Document layout analysis data:
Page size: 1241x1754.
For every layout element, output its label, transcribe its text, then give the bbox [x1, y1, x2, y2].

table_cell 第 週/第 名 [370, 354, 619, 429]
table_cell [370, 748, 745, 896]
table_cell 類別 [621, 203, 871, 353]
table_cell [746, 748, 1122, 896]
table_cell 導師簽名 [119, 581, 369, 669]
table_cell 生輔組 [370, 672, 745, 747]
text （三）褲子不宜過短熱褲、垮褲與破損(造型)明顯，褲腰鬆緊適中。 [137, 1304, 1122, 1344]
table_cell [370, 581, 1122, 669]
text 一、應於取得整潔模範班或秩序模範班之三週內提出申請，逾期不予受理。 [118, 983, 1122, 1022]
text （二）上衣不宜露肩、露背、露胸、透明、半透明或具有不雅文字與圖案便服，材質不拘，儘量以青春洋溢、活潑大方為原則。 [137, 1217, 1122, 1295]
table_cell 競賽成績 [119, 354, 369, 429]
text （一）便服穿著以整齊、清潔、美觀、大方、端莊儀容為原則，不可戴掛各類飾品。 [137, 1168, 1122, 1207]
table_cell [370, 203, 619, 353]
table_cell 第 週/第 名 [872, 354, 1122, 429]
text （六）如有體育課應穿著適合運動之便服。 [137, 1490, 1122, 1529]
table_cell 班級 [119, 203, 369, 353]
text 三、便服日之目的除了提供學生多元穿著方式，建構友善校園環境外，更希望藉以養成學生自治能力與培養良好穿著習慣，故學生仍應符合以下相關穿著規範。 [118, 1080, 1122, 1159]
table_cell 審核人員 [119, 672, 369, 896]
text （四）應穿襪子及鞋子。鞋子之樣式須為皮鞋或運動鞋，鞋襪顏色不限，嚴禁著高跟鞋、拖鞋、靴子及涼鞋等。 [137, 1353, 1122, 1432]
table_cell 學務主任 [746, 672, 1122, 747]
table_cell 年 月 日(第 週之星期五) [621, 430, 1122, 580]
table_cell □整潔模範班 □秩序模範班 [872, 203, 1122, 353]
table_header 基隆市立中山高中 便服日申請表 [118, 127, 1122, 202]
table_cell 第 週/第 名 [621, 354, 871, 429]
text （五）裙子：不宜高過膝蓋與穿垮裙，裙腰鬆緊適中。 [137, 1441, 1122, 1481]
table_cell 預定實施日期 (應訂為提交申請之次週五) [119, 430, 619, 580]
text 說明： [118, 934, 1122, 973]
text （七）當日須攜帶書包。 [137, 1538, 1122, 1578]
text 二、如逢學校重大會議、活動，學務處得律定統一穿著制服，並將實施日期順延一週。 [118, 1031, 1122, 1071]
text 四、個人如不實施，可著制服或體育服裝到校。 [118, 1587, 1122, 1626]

• **What is needed**: Each entry above must be repeated exactly, with nothing dropped.

• **Written answer**:
Page size: 1241x1754.
For every layout element, output its label, transcribe its text, then give the bbox [x1, y1, x2, y2].

table_cell 第 週/第 名 [370, 354, 619, 429]
table_cell [370, 748, 745, 896]
table_cell 類別 [621, 203, 871, 353]
table_cell [746, 748, 1122, 896]
table_cell 導師簽名 [119, 581, 369, 669]
table_cell 生輔組 [370, 672, 745, 747]
text （三）褲子不宜過短熱褲、垮褲與破損(造型)明顯，褲腰鬆緊適中。 [137, 1304, 1122, 1344]
table_cell [370, 581, 1122, 669]
text 一、應於取得整潔模範班或秩序模範班之三週內提出申請，逾期不予受理。 [118, 983, 1122, 1022]
text （二）上衣不宜露肩、露背、露胸、透明、半透明或具有不雅文字與圖案便服，材質不拘，儘量以青春洋溢、活潑大方為原則。 [137, 1217, 1122, 1295]
table_cell 競賽成績 [119, 354, 369, 429]
text （一）便服穿著以整齊、清潔、美觀、大方、端莊儀容為原則，不可戴掛各類飾品。 [137, 1168, 1122, 1207]
table_cell [370, 203, 619, 353]
table_cell 第 週/第 名 [872, 354, 1122, 429]
text （六）如有體育課應穿著適合運動之便服。 [137, 1490, 1122, 1529]
table_cell 班級 [119, 203, 369, 353]
text 三、便服日之目的除了提供學生多元穿著方式，建構友善校園環境外，更希望藉以養成學生自治能力與培養良好穿著習慣，故學生仍應符合以下相關穿著規範。 [118, 1080, 1122, 1159]
table_cell 審核人員 [119, 672, 369, 896]
text （四）應穿襪子及鞋子。鞋子之樣式須為皮鞋或運動鞋，鞋襪顏色不限，嚴禁著高跟鞋、拖鞋、靴子及涼鞋等。 [137, 1353, 1122, 1432]
table_cell 學務主任 [746, 672, 1122, 747]
table_cell 年 月 日(第 週之星期五) [621, 430, 1122, 580]
table_cell □整潔模範班 □秩序模範班 [872, 203, 1122, 353]
table_header 基隆市立中山高中 便服日申請表 [118, 127, 1122, 202]
table_cell 第 週/第 名 [621, 354, 871, 429]
text （五）裙子：不宜高過膝蓋與穿垮裙，裙腰鬆緊適中。 [137, 1441, 1122, 1481]
table_cell 預定實施日期 (應訂為提交申請之次週五) [119, 430, 619, 580]
text 說明： [118, 934, 1122, 973]
text （七）當日須攜帶書包。 [137, 1538, 1122, 1578]
text 二、如逢學校重大會議、活動，學務處得律定統一穿著制服，並將實施日期順延一週。 [118, 1031, 1122, 1071]
text 四、個人如不實施，可著制服或體育服裝到校。 [118, 1587, 1122, 1626]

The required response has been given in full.